Nicotinic receptor activation increases [3H]dopamine uptake and cell surface expression of dopamine transporters in rat prefrontal cortex.

作者信息

Zhu Jun, Apparsundaram Subbu, Dwoskin Linda P

机构信息

College of Pharmacy, University of Kentucky, Lexington, KY 40536, USA.

出版信息

J Pharmacol Exp Ther. 2009 Mar;328(3):931-9. doi: 10.1124/jpet.108.147025. Epub 2008 Dec 16.
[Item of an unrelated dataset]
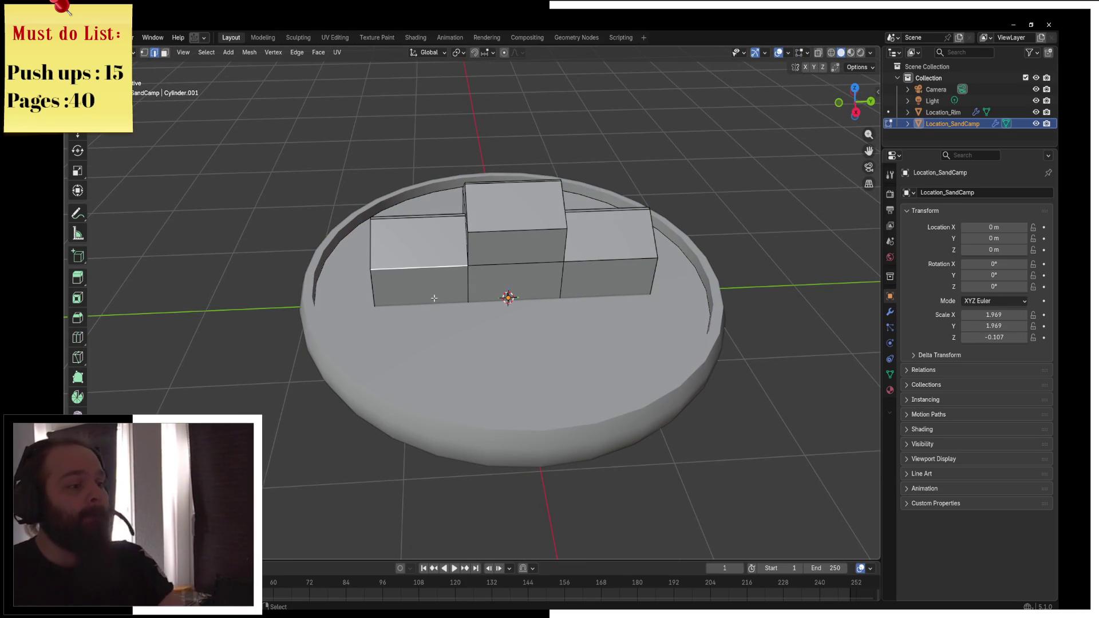
key(z)
click(356, 297)
key(KP_1)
DOI:10.1124/jpet.108.147025
PMID:19088301
原文链接:https://pmc.ncbi.nlm.nih.gov/articles/PMC2682260/
Abstract

Previous research shows that nicotine increases dopamine (DA) clearance in rat prefrontal cortex (PFC) and striatum via a nicotinic receptor (nAChR)-mediated mechanism. The present study investigated whether activation of nAChRs regulates DA transporter (DAT) function through a trafficking-dependent mechanism. After nicotine administration (0, 0.3, and 0.8 mg/kg s.c., 15-1440 min after injection), DAT function and trafficking in synaptosomes of PFC and striatum were determined. nAChR mediation of the effect of nicotine on DAT function and trafficking in PFC was determined by pretreatment with mecamylamine, dihydro-beta-erythroidine, or methyllycaconitine. Nicotine (0.8 mg/kg, 15 and 30 min after injection) increased the maximal velocity (V(max)) of [3H]DA uptake in PFC with no change in K(m), compared with control. Biotinylation and Western blot assays showed that nicotine (0.8 mg/kg; 30 min) increased DAT cell surface expression in PFC. In contrast, a lower dose of nicotine (0.3 mg/kg; 30 min) did not alter DAT function and trafficking in PFC. Pretreatment with mecamylamine, dihydro-beta-erythroidine, or methyllycaconitine (1.5, 8.0, and 10.0 mg/kg s.c., respectively) completely blocked the nicotine-induced increase in V(max) in PFC. In addition, mecamylamine completely blocked the nicotine-induced increase in DAT cell surface expression in PFC. Nicotine did not increase DAT function and cell surface expression in striatum, indicating that nicotine modulates DAT function in a brain region-specific manner. Thus, results from the present study suggest that the nicotine-induced increases in DAT function and cell surface expression in PFC may mediate some of the behavioral effects of nicotine.

摘要

先前的研究表明,尼古丁通过烟碱型受体(nAChR)介导的机制增加大鼠前额叶皮质(PFC)和纹状体中多巴胺(DA)的清除率。本研究调查了nAChRs的激活是否通过一种依赖于转运的机制调节多巴胺转运体(DAT)的功能。给予尼古丁(0、0.3和0.8mg/kg皮下注射,注射后15 - 1440分钟)后,测定PFC和纹状体突触体中DAT的功能和转运情况。通过用美加明、二氢β-刺桐啶或甲基牛扁亭预处理来确定nAChR对尼古丁在PFC中对DAT功能和转运作用的介导。与对照组相比,尼古丁(0.8mg/kg,注射后15和30分钟)增加了PFC中[3H]DA摄取的最大速度(V(max)),而K(m)没有变化。生物素化和蛋白质印迹分析表明,尼古丁(0.8mg/kg;30分钟)增加了PFC中DAT的细胞表面表达。相比之下,较低剂量的尼古丁(0.3mg/kg;30分钟)并未改变PFC中DAT的功能和转运。用美加明、二氢β-刺桐啶或甲基牛扁亭(分别为1.5、8.0和10.0mg/kg皮下注射)预处理完全阻断了尼古丁诱导的PFC中V(max)的增加。此外,美加明完全阻断了尼古丁诱导的PFC中DAT细胞表面表达的增加。尼古丁并未增加纹状体中DAT的功能和细胞表面表达,表明尼古丁以脑区特异性方式调节DAT功能。因此,本研究结果表明,尼古丁诱导的PFC中DAT功能和细胞表面表达的增加可能介导了尼古丁的一些行为效应。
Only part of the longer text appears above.